+++ Text +++

Overcoming Anxiety

May 15, 2012
By , brooklyn, NY
“Sorry, I’m having an anxiety attack, could you give me a minute?” Try uttering those words in front of a crowd of peers during an episode. What seems to be almost impossible, saved me from what could have been catastrophic. I would avoid crowded places, so logically school time would be absolute torture. In an idealistic world, I would be allowed to stay home with a collection of cats and only face others to receive packages in the mail. Don’t get me wrong, I don’t hate people, nor do I have such severe social anxiety disorder. But moments do tend to occur when my anxiety gets bad. Moments when my voice get shaky, my palms sweat up, and I'm lost for both words and air. A week ago I was forced to face a large amount of kids during this horrendous time of the day, more formally known as lunch time. Close friends invited me to sit with them, I agreed, already predicting what horrible outcomes may surface. I sat down quietly, not saying a word since I wasn’t familiar with much of the people around me. They begin including me in their conversation and a storm of panic took over my mind. They kept on talking. Everything was so fast paced and all of a sudden a girl is shoved into me. “I’m so sorry, my bad!” she said, as she laughingly walked away with her friends. Another student seems to be laughing hysterically several tables away. How am I aware of all of this? How is everything going so fast paced yet I am still over analyzing details that happened minutes ago? Whats going on, why are they laughing? Am I part of this discussion? Are they talking about me? Why can’t I hear them? I suddenly realize my thoughts are covering the sound of the cafeteria. My friend taps me on the shoulder with an uncomprehending browed expression. I feel sick to my stomach as I finally force myself to announce that I am having an anxiety attack. Blank expressions then grow to comfort me. See afterwards, I was aware that my only option at that moment was the proper thing to do. Not everyone will be as accepting as my friends were, no. But opening yourself up to others and letting your anxiety be real, that’s the first step to getting over it. No amount of pills and therapy will be the equivalent of having real people in your life get what you are going through and help you with it.

+++

- **Task goal**:
Answer these questions using the essay on anxiety:
(a) Where is the writer from?
(b) In an idealistic world, what would the writer stay home with?
(c) What time of day does the writer call "horrendous"?
You won't need the rows below.

+++ Records supplied +++

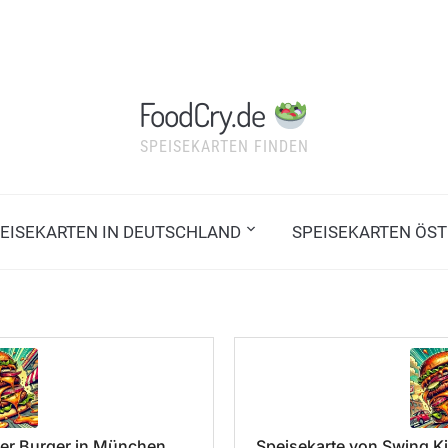
FoodCry.de
SPEISEKARTEN FINDEN
EISEKARTEN IN DEUTSCHLAND
SPEISEKARTEN ÖST
er Burger in München
Speisekarte von Swing Ki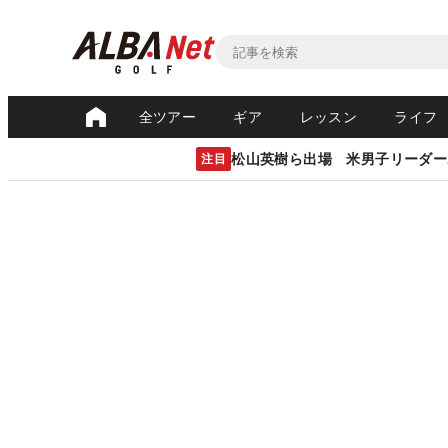
全ツアー
ギア
レッスン
ライフ
松山英樹ら出場 米男子リーダー
注目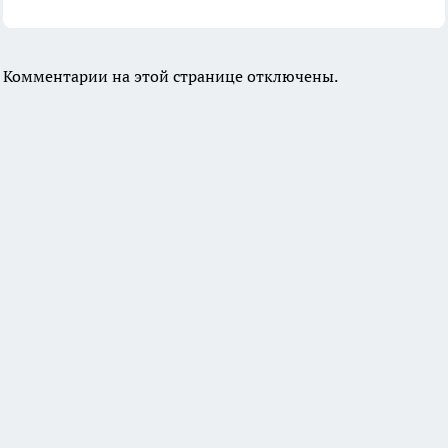
Комментарии на этой странице отключены.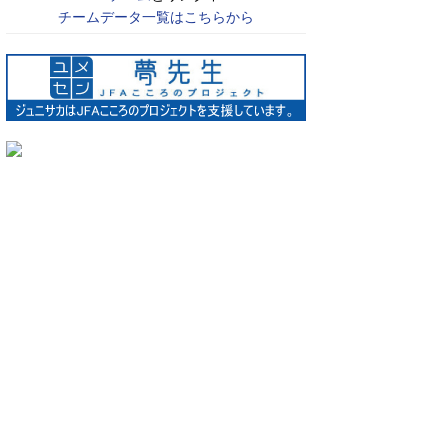
チームデータ一覧はこちらから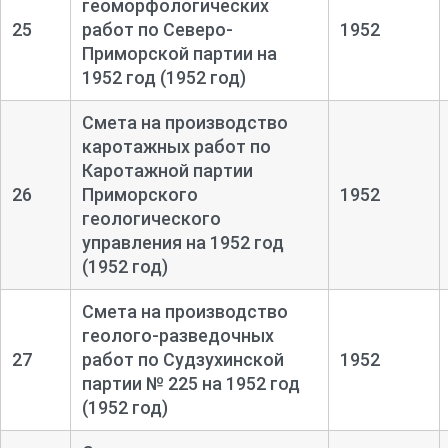
геоморфологических
25
работ по Северо-
1952
Приморской партии на
1952 год (1952 год)
Смета на производство
каротажных работ по
Каротажной партии
26
Приморского
1952
геологического
управления на 1952 год
(1952 год)
Смета на производство
геолого-
разведочных
27
работ по Судзухинской
1952
партии № 225 на 1952 год
(1952 год)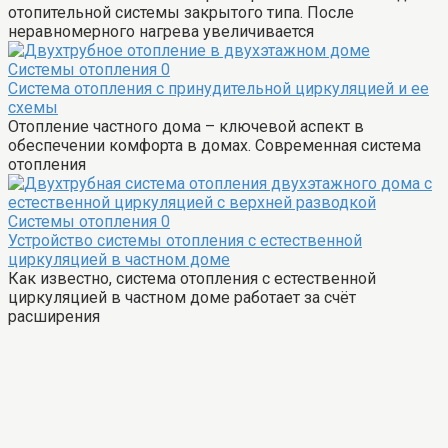
отопительной системы закрытого типа. После
неравномерного нагрева увеличивается
Системы отопления
0
Система отопления с принудительной циркуляцией и ее
схемы
Отопление частного дома – ключевой аспект в
обеспечении комфорта в домах. Современная система
отопления
Системы отопления
0
Устройство системы отопления с естественной
циркуляцией в частном доме
Как известно, система отопления с естественной
циркуляцией в частном доме работает за счёт
расширения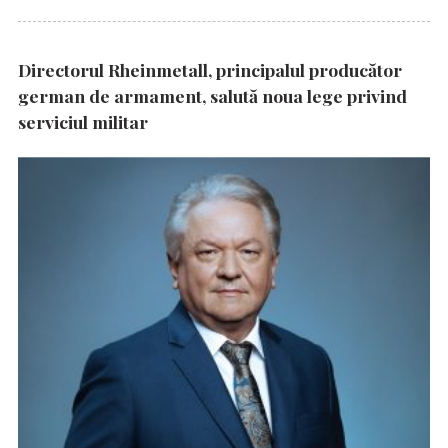
Directorul Rheinmetall, principalul producător
german de armament, salută noua lege privind
serviciul militar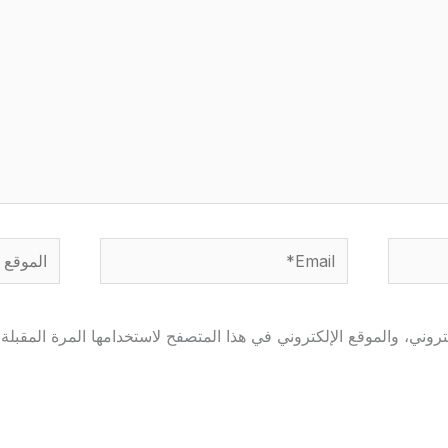
Email*
الموقع
وني، والموقع الإلكتروني في هذا المتصفح لاستخدامها المرة المقبلة 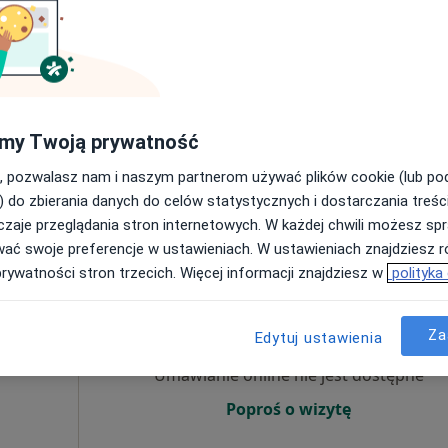
Dziś
Jutro
Ndz,
Pon,
7 Sie
8 Sie
9 Sie
10 Sie
Umawianie online nie jest dostępne
my Twoją prywatność
Poproś o wizytę
, pozwalasz nam i naszym partnerom używać plików cookie (lub p
) do zbierania danych do celów statystycznych i dostarczania treśc
zaje przeglądania stron internetowych. W każdej chwili możesz spr
wać swoje preferencje w ustawieniach. W ustawieniach znajdziesz ró
prywatności stron trzecich. Więcej informacji znajdziesz w
polityka
 Grześ
Dziś
Jutro
Ndz,
Pon,
7 Sie
8 Sie
9 Sie
10 Sie
Za
Edytuj ustawienia
Umawianie online nie jest dostępne
Poproś o wizytę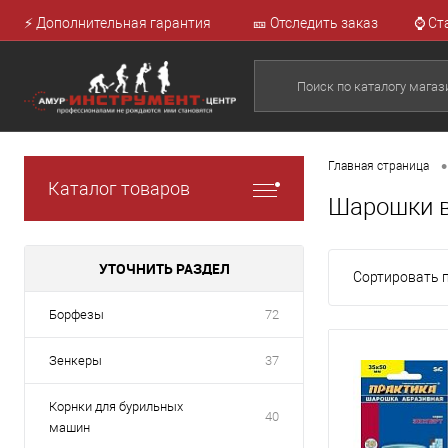
⚡ Дополнительная гарантия
🎫 Отследить заказ
⌚ Ст
•
Главная страница
Каталог товаров
Шарошки в
УТОЧНИТЬ РАЗДЕЛ
Сортировать п
Борфезы
72
Зенкеры
37
Корнки для бурильных
40
машин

+++

- **Answer to the exercise**:
(a) Brooklyn, NY
(b) A collection of cats
(c) Lunch time